** Opening SOURCE EXTRACT block **

Forecasting of solar radiation is an issue with exceedingly practical consequences since it is expected that solar energy will be one of the major contributors in the future global energy supply. Because of its changeable nature, it is very difficult to give reliable forecast information at the various time and spatial scales in dependence on the application. In choosing the model for this kind of forecast, like other sciences, scientists often apply a heuristic technique that could be defined as an approach to problem-solving that makes use of a practical method not guaranteed to be optimal or perfect (this word is used metaphorically), but sufficient either for the immediate goals or until a better approach is found. Note, where discovery an optimal solution is not possible or impractical, heuristic methods can be used to speed up the process of finding a satisfactory solution. The current status of forecasting solar irradiance for energy generation purposes is comprehensively reviewed, in regard to short-term forecasting (up to a few hours) and forecasts for up to two days primarily for use in practical applications, by [29].

In this study, we do not intend to deal with the performance and quality of the solar radiation forecasting models. We rather point out how randomness in the measured half-day solar irradiation time series can affect the quality and reliability of the forecast and to what extent it is possible. Henceforth, we shall denote this quantity Kolmogorov time (KT), as it quantifies the time span beyond which randomness significantly influences predictability. The left panel of Figure 11 shows the predictability of half-day solar irradiation time series given by the KT in time units indicating the level of randomness in time series. The figure shows that the prediction effect for KT is extended between 1.1 and 1.5 TU. The stations having lower values of KC (and lower randomness) are placed above the red line (2, 6, 9, 10 and 11), while other stations (1, 3, 4, 5, 7 and 8) have KT values that are closer to one. This means that for these stations, solar radiation models cannot provide a reliable forecast. The right panel in Figure 11, showing the spatial distribution of KT, indicates its slower values, and thus less reliable solar radiation forecasts, going towards Northern, Eastern and South-Eastern regions of Le Reunion. Let us note that KT values in Figure 11 are calculated only on the basis of Kolmogorov complexity, which exposes the local influence (Table 2), and hence the stations rounded by a blue ellipse have a higher complexity and less KT. However, when regional influence is included, then the probability of better solar radiation forecasts for these stations increases. Let us note that the red line in Figure 11 is not a kind of absolute threshold for the predictability such that none of the models can guarantee any accuracy of forecasting. It simply indicates that for these stations the measured time series of the solar irradiance will have a domain of KT as shown in Figure 11. Depending on the performance of the models, they will be more or less successful in forecasting the solar irradiance.

** Closing SOURCE EXTRACT block **
** Opening EXCERPTED RECORDS block **

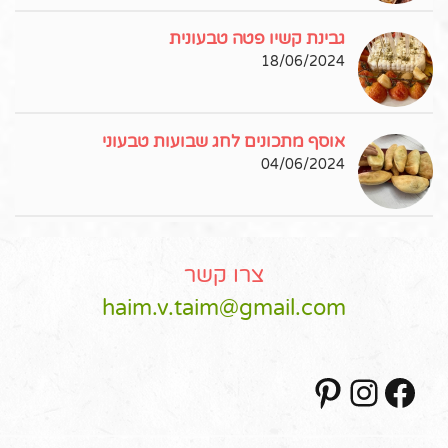
גבינת קשיו פטה טבעונית
18/06/2024
אוסף מתכונים לחג שבועות טבעוני
04/06/2024
צרו קשר
haim.v.taim@gmail.com
Pinterest
Instagram
Facebook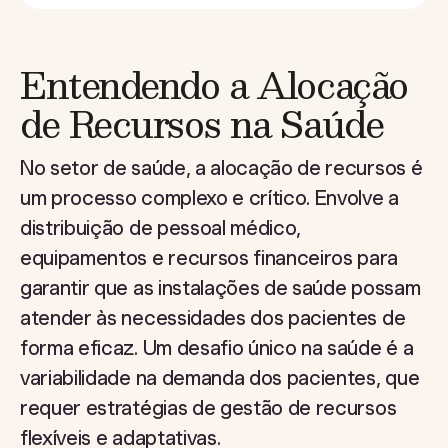
Entendendo a Alocação
de Recursos na Saúde
No setor de saúde, a alocação de recursos é
um processo complexo e crítico. Envolve a
distribuição de pessoal médico,
equipamentos e recursos financeiros para
garantir que as instalações de saúde possam
atender às necessidades dos pacientes de
forma eficaz. Um desafio único na saúde é a
variabilidade na demanda dos pacientes, que
requer estratégias de gestão de recursos
flexíveis e adaptativas.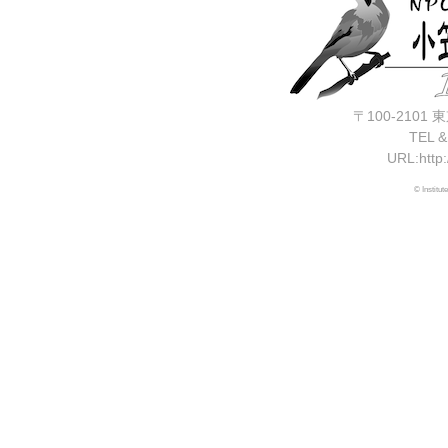
〒100-210
TEL &
URL:http:
© Institut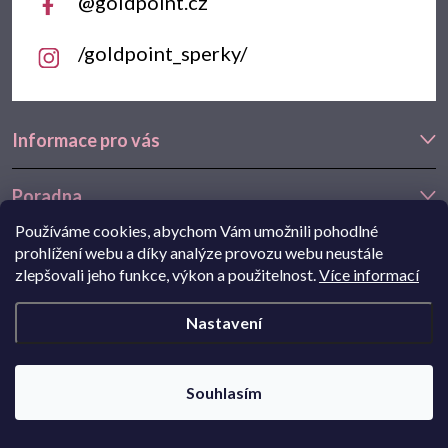
@goldpoint.cz
/goldpoint_sperky/
Informace pro vás
Poradna
Používáme cookies, abychom Vám umožnili pohodlné
Často hledáte
prohlížení webu a díky analýze provozu webu neustále
zlepšovali jeho funkce, výkon a použitelnost.
Více informací
Navštivte také náš e-shop Goldstore.cz:
zlaté náušnice
,
dětské
Nastavení
náušnice
,
náušnice z bílého zlata
Copyright 2026
Goldpoint.cz
. Všechna práva vyhrazena.
Souhlasím
Pohání Shoptet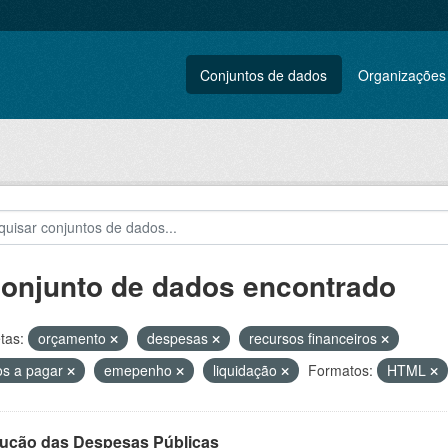
Conjuntos de dados
Organizações
conjunto de dados encontrado
tas:
orçamento
despesas
recursos financeiros
os a pagar
emepenho
liquidação
Formatos:
HTML
ução das Despesas Públicas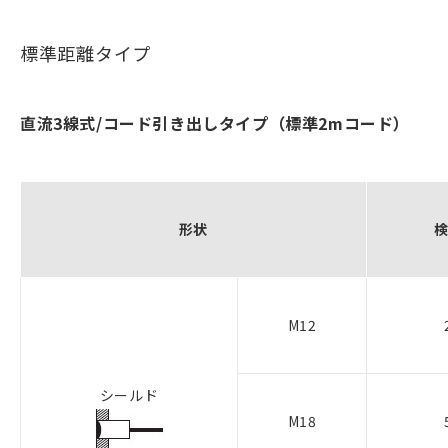
標準距離タイプ
直流3線式/コード引き出しタイプ（標準2mコード）
形状
M12
シールド
M18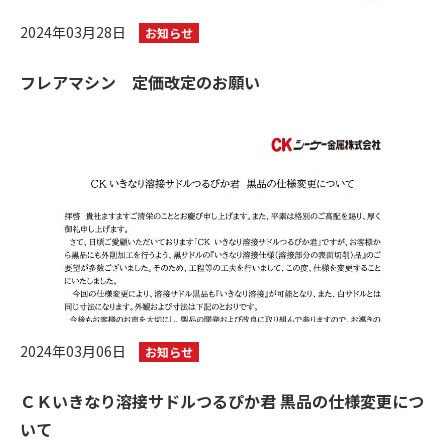
2024年03月28日
お知らせ
フレアマシン 定価改定のお願い
2024年03月06日
お知らせ
ＣＫいきなり溶接サドルつるぴか君 黒品の仕様変更につ
いて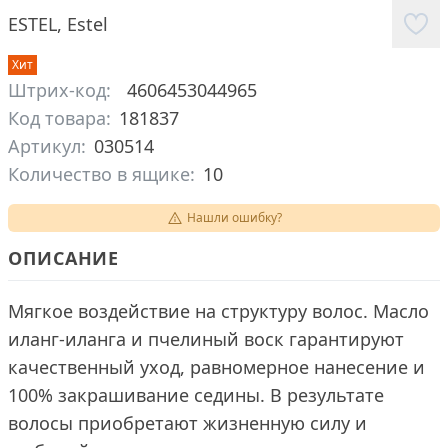
ESTEL
,
Estel
Хит
Штрих-код:
4606453044965
Код товара:
181837
Артикул:
030514
Количество в ящике:
10
Нашли ошибку?
ОПИСАНИЕ
Мягкое воздействие на структуру волос. Масло
иланг-иланга и пчелиный воск гарантируют
качественный уход, равномерное нанесение и
100% закрашивание седины. В результате
волосы приобретают жизненную силу и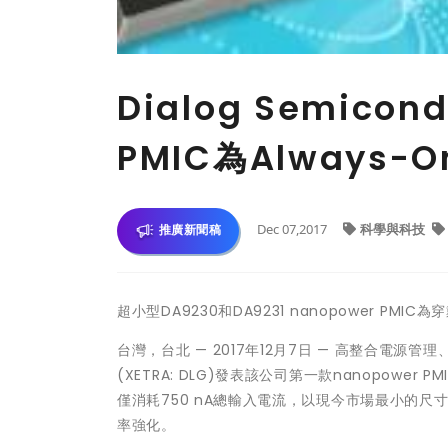
Dialog Semico
PMIC為Always
Dec 07,2017
科學與科技
推廣新聞稿
超小型DA9230和DA9231 nanopower 
台灣，台北 — 2017年12月7日 — 高整合電源管理、
(XETRA: DLG)發表該公司第一款nanopower 
僅消耗750 nA總輸入電流，以現今市場最小的尺寸
率強化。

** Closing EXCERPTED RECORDS block **

Write what comes next in the passage on solar radiation forecasting, picking up after its final sentence.

Natural questions that arise are: (i) how can we incorporate the knowledge on the degree of randomness and predictability of the half-day solar irradiation time into the modelling tasks for solar irradiance? and (ii) can we use these results obtained in this study to determine the variables that will be included in the forecasting model, avoiding the irregular (chaotic) behaviour of the output time series? For clarity purposes in question (i), chaotic processes should not be confused with random processes because chaos does not imply randomness in any sense. Chaotic processes do not have any kind of distribution like random processes in nature. Furthermore, chaotic processes are perfectly deterministic while random processes are attached to some prior probabilities. Thus, the chaos is the paradigm in the field of nonlinear analysis which is used to describe the realms of nonrepeating and highly complex dynamic systems, which the solar irradiance is. If Lyapunov exponent (LE) is greater than 1, then the system under analysis is not a chaotic system but rather a stochastic one, and so we cannot make any predictions based on the Chaos Theory. If 0 < LE < 1, then it implies that there is chaos in the system. For practical purposes, the approximate period limit is usually computed, often called Lyapunov time, for accurate prediction since it is an inverse function of the maximal value of the LE. Thus, if LE → 0 implies that the Lyapunov time tends to ∞, then accurate long-term predictions are possible. Otherwise, if LE becomes considerably higher, accurate long-term predictions are not reasonable, but short-term ones can be made instead. However, the presence of the higher randomness (which can be detected from the analysis of measured solar irradiation time series) may significantly reduce the predictability time; (ii) Therefore, results obtained in this study can be used in the choice of equations and variables that could be included in a forecasting model. To conclude, let us note that the effect of randomness investigated by the proposed approaches could be, similarly, used for (i) establishing relationship between the effect of randomness and quality control processes used for the solar irradiance measurements and (ii) and evaluation of the quality of measurements after the application of range tests for data quality issues.

5. Conclusions

Half-day solar irradiation data from 11 gauging stations Le Reunion (France) are analyzed using the Kolmogorov complexity and related complexity measures (Kolmogorov complexity spectrum and its highest value), sample entropy, Hamming distance, a measure that combines Kolmogorov complexity with Hamming distance (KCHA) and Kolmogorov time. The following conclusions are drawn from this study:

• Half-day solar irradiation time series exhibit a tendency in increasing the randomness in dependence on cloudiness, the position of the measuring station and the prevailing local or regional weather conditions. Such dependence seriously affects the short-term predictability of solar irradiation.
• The values of KC, KCM, and SE of solar irradiation time series are ranged in a broader range that indicates pronounced local orographic and air flow impact on higher randomness.
• Kolmogorov complexity spectra yield information about the randomness for each amplitude in the solar irradiation time series.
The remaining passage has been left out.